私は彼の座っているソファに近づいて、背後から覗き見る。
「さっきから何を読んでるんだ?」
「前、オマエに頼んだ件があるだろ。その関係書類」
「ああ、例の企画書か」
「そ。実行委員長ってのも大変だよね。いろいろやることがあってさ」
「手伝えることがあるのならばいつでも手伝うぞ」
「大丈夫だって。キミだって忙しいんだろ?」
「ム、仕事ならばどうにか一段落つけてきた」
パラリ、と用紙を捲る音が聞こえる。
どうやら書類を見ながら、会話をしていたものらしい。器用なことだと私は感心する。しかし、成歩堂は書類を捲るその手を止めて振り向いた。
スーツ姿でない彼の姿はいまだに違和感を持ってしまう。
私服を纏った成歩堂は驚くほど気だるそうな表情で、ソファの背中に凭れた。
「じゃなくて。また海外研修の話が出てるって聞いたんだけど」
「ああ……知っていたのか。今度は南欧の辺りという話だ。また2ヶ月ほど会えなくなるな」
「僕なら平気。で、いつ頃行く予定?」
「用意が出来次第、すぐにでもという話だ。尤も書類上の手続きの関係で1週間ほど待たねばならんのだろうが」
「そっか、来週行っちゃうんだ」
「すまない」
「仕事だろ。謝る必要はないよ」
首を振りながら成歩堂が書類をテーブルに置いた。
「それよりさ、会うのも久しぶりなんだけど」
ぐいっと見上げる視線が妙に艶っぽい。
「御剣」
おいでよ、と手招きされて成歩堂の隣に座り込む。自分の行動に苦笑しながら乞われるままに唇を重ねた。
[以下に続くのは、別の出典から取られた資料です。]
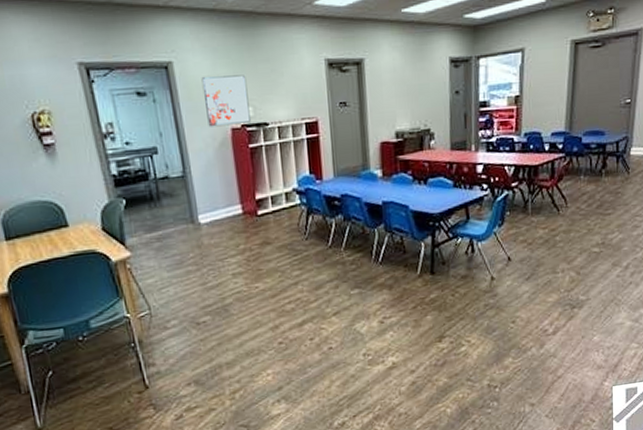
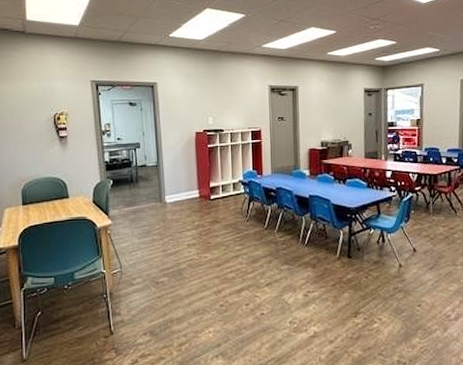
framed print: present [201,75,251,127] -> none [177,94,210,131]

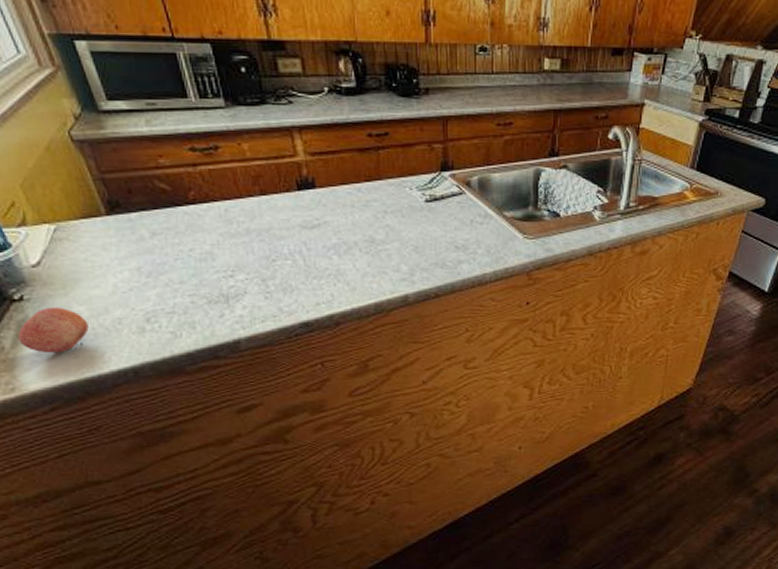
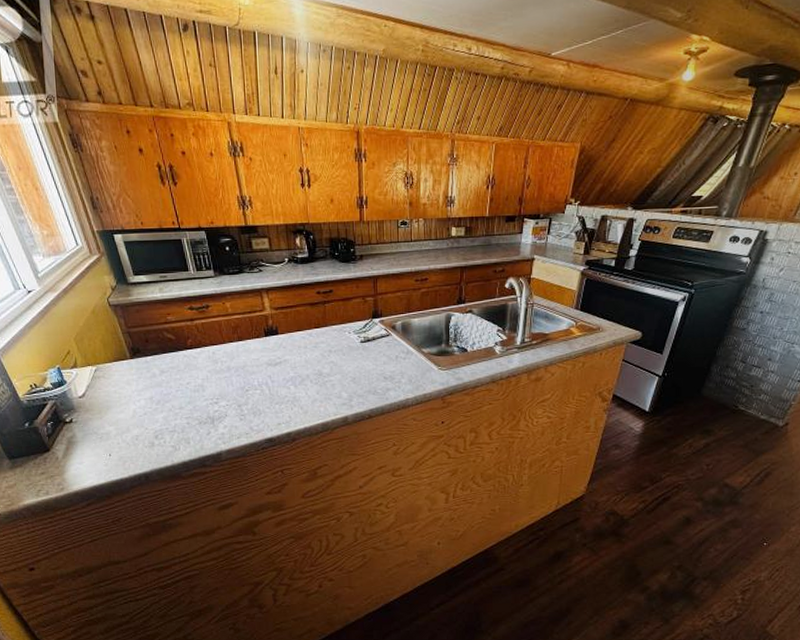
fruit: present [18,306,89,354] -> none [68,427,115,462]

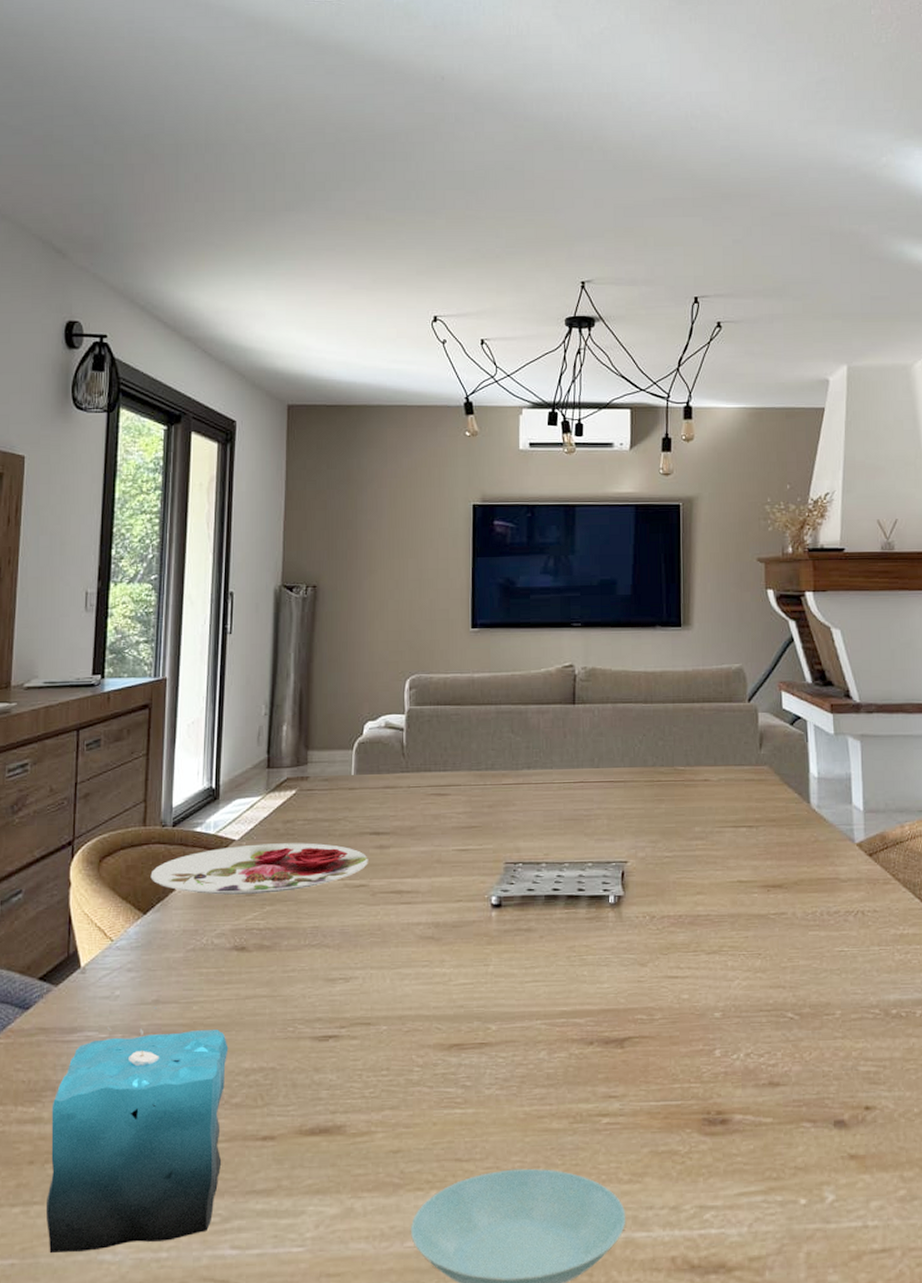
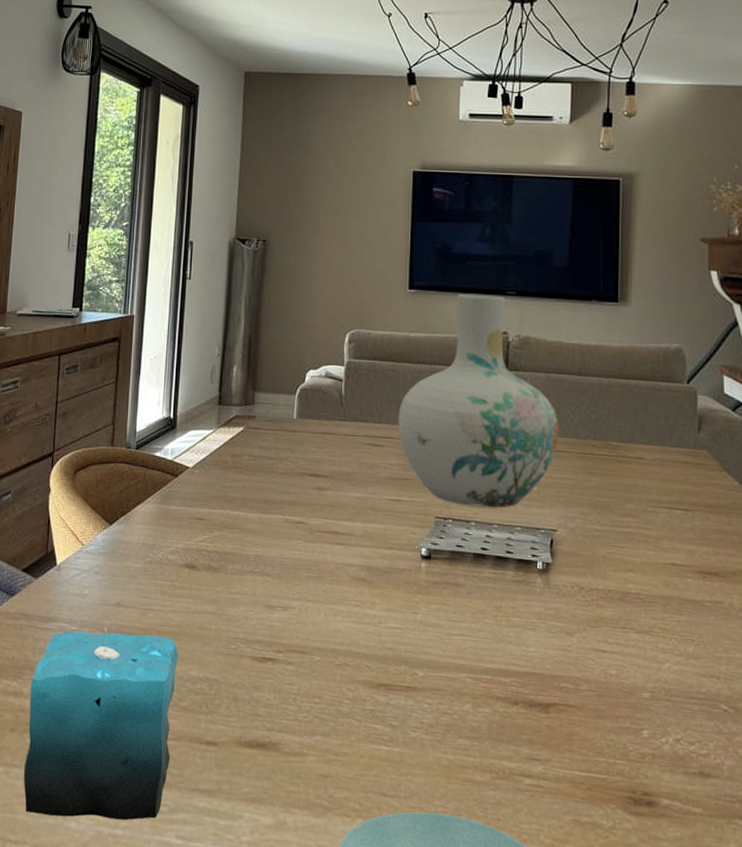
plate: present [150,842,368,895] -> none [116,472,307,520]
vase: none [464,628,627,848] -> present [398,294,559,508]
成歩堂の腕が私の首と頭を抑え、私の腕は成歩堂の背中と腰を抱え込む。
触れるだけだった唇を甘噛みされて思わず吐息がこぼれた。
開いた口に成歩堂の舌が侵入して、歯列をなぞる。
「ん……ふ……」
荒くなってきた鼓動を押さえようと息を継ぐ。が、ろくに呼吸も出来ないまま舌が絡められた。水音が室内を淫靡に染める。
衝動に耐え切れなくて、互いの身体を抱き寄せるように腕に力を込めた。
パサリ、と落ちる音がした。
テーブルに置かれたはずの書類がスーツに引っかかって落ちたものらしい。
成歩堂は唇を離すと、書類を拾い上げ、ハタハタと埃を払っている。
「成歩堂」
「みぬきがもうすぐ帰ってきちゃうから」
私が思わず名前を呼ぶと、続きは後でね、と成歩堂はニッコリ笑った。

※馬鹿話。4−2後くらい。バカップル。主導権はなるほど君。